In these simulations, SVGs were generated using the Irregular lump pattern described in Section 4.3.1. We created 500 SVGs with locally influential discrete patterns and an additional 500 SVGs with globally influential continuous patterns, along with 9000 non-SVGs as permutated genes without any spatial pattern. We considered three scenarios to compare the effects of pattern sizes, signal strengths, and noise levels, respectively. We adjusted radius values from 1.5 to 2.0 (small and moderate), expected expression fold changes from 2 to 2.5 (small and moderate), and noise levels from 2.0 to 3.0 (moderate and high). To ensure robustness, ten replicates were generated to perform the power analysis.

3D simulation on FISH data with varying spatial resolutions in the z-axis

In practical scenarios, the assumption of similar or equivalent spatial resolutions across all three dimensions may not hold, particularly in FISH-based sequencing techniques where the inter-plane spatial resolution (z-axis) is often significantly lower than the within-plane resolution (x- and y-axes). To systematically test the capability of BSP on 3D spaces, we increased the resolution of the z-axis by multiplying the z-coordinates by ten (\(z={{{{\mathrm{10,20}}}}},\ldots,100\)) and replicated the simulation as described in Section 4.3.1. Considering the substantial differences between the z-coordinate and x- or y-coordinates, we fixed the direction of random walks in the z-axis to ensure that the sliced planes captured the simulated spatial pattern (Supplementary Figure 42). We varied the pattern sizes (small and moderate radius = 1.5 or 2.0), signal strengths (small and moderate, fold change = 2.0 or 2.5), and noise levels (small and moderate, \(\tau\)=1 or 2), respectively. The performance of the BSP model was compared with SPARK-X.

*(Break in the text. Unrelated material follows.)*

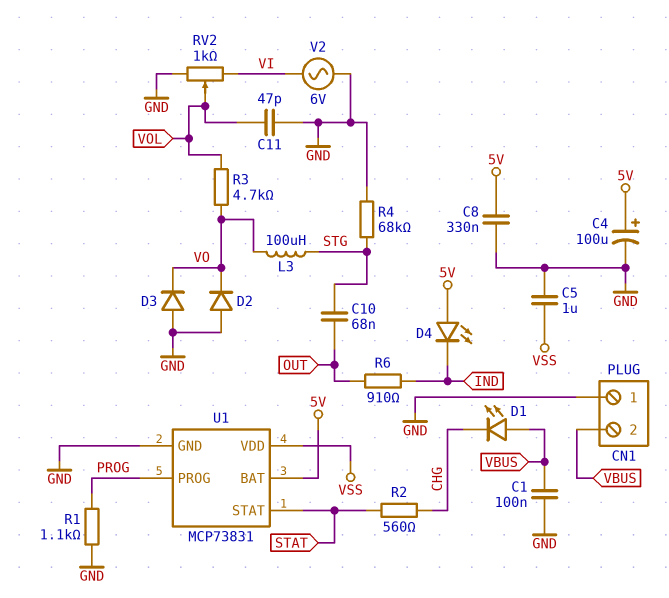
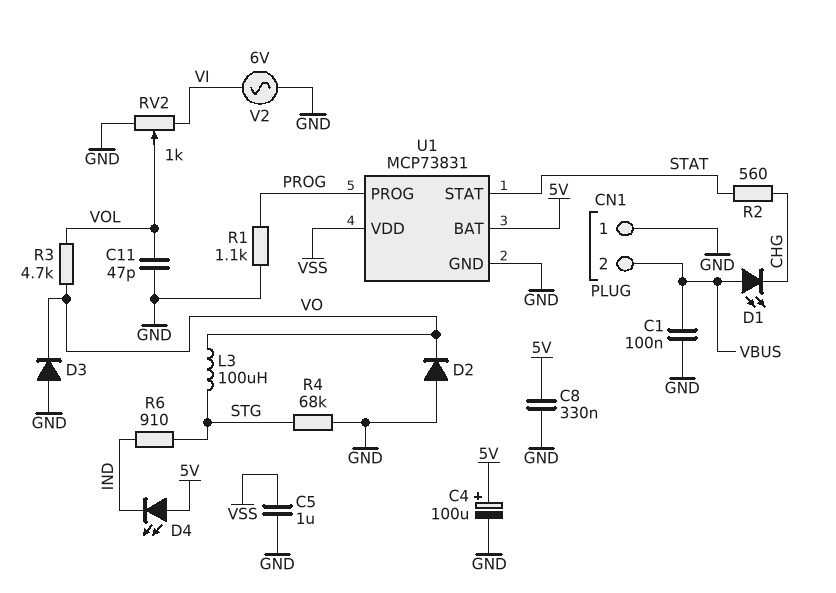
C10: 68nF (OUT, STG) -> none
R6: 910 (IND, OUT) -> 910 (IND, STG)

Biological data collection and analysis

For studies on mouse olfactory bulb, human breast cancer obtained by SRT sequencing, hippocampus by SeqFish, and mouse hypothalamus preoptic region by MERFISH, we followed the analysis protocol adopted by SPARK. For studies on Slide-seq data, Slide-seqV2 data, and HDST data, we followed the analysis protocol adopted by SPARK-X.

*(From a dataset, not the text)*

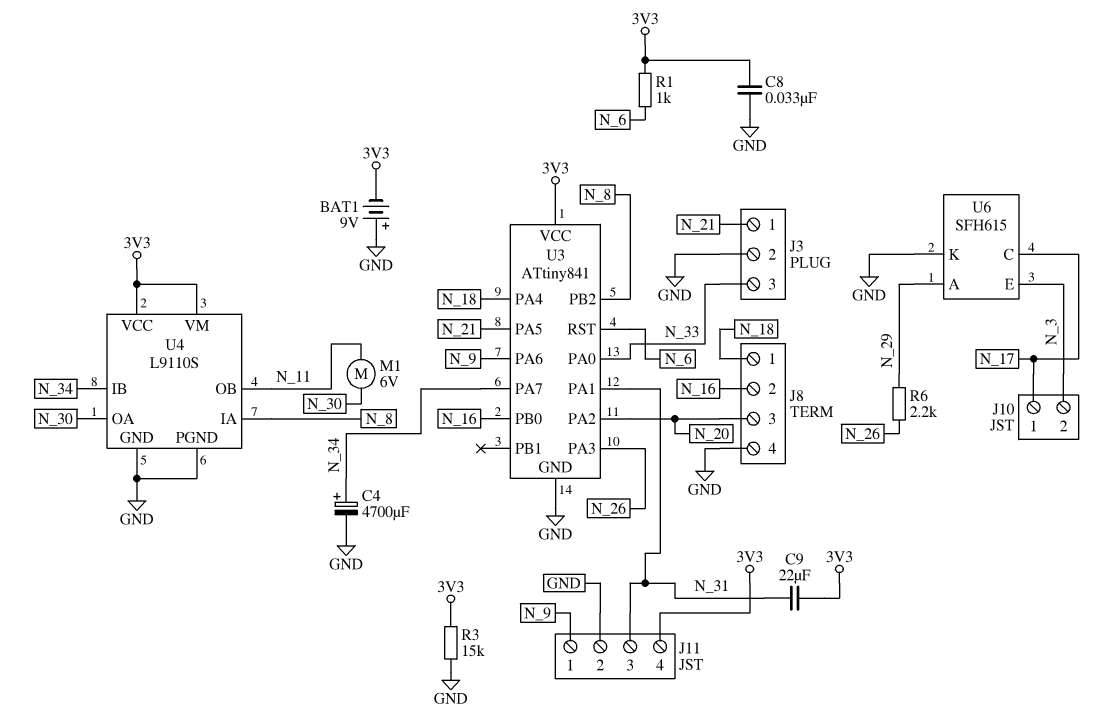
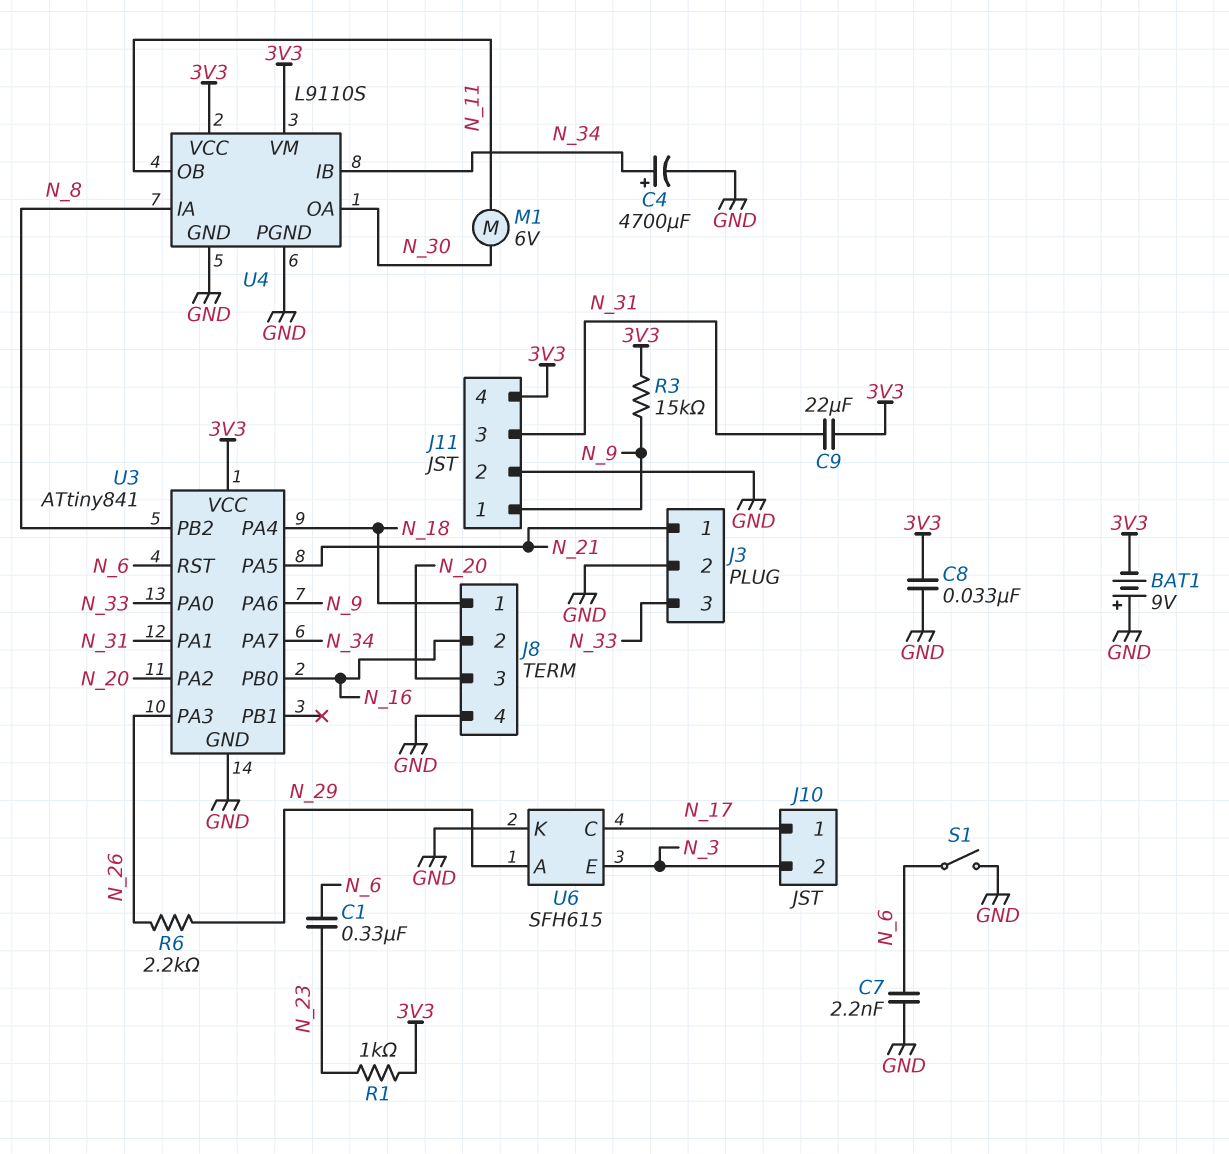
C1: none -> 330nF (N_6, N_23)
C7: none -> 2.2nF (GND, N_6)
R1: 1k (3V3, N_6) -> 1k (3V3, N_23)
R3: 15k (3V3, GND) -> 15k (3V3, N_9)
S1: none -> switch (GND, N_6)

In the case of human RA synovium studies, the spatial locations in 2D slices were normalized with unit one. These 2D slices were stacked together with interval one on the z-axis to construct a volume on 3D transcriptomics. Analysis was performed based on the normalized data provided by the authors.

For kidney analysis, all the data were generated using 10X Visium platforms and processed with CellRanger. Expression data is quality-controlled and preprocessed by Seurat with scTransform58. Hierarchical clustering is performed by SciPy from the sklearn package57 (Version 1.1.2) in Python 3.9.12.


The annotations using PanglaoDB were performed by rPanglaoDB (Version 0.2.1). Go enrichment analysis was performed by topGO59 (Version 3.16). The Reactome pathway analysis was performed by ReactomePA30 (Version 3.16). Disease Ontology Semantic and Enrichment analysis was performed by DOSE34 (Version 3.16). The meta-analysis was performed by SciPy from the sklearn package57 (Version 1.1.2) in Python 3.9.12.

Statistics & reproducibility

In study design, no statistical method was used to predetermine sample size. No data were excluded from the analyses. The experiments were not randomized, and the Investigators were not blinded to allocation during experiments and outcome assessment.

Reporting summary

Further information on research design is available in the Nature Portfolio Reporting Summary linked to this article.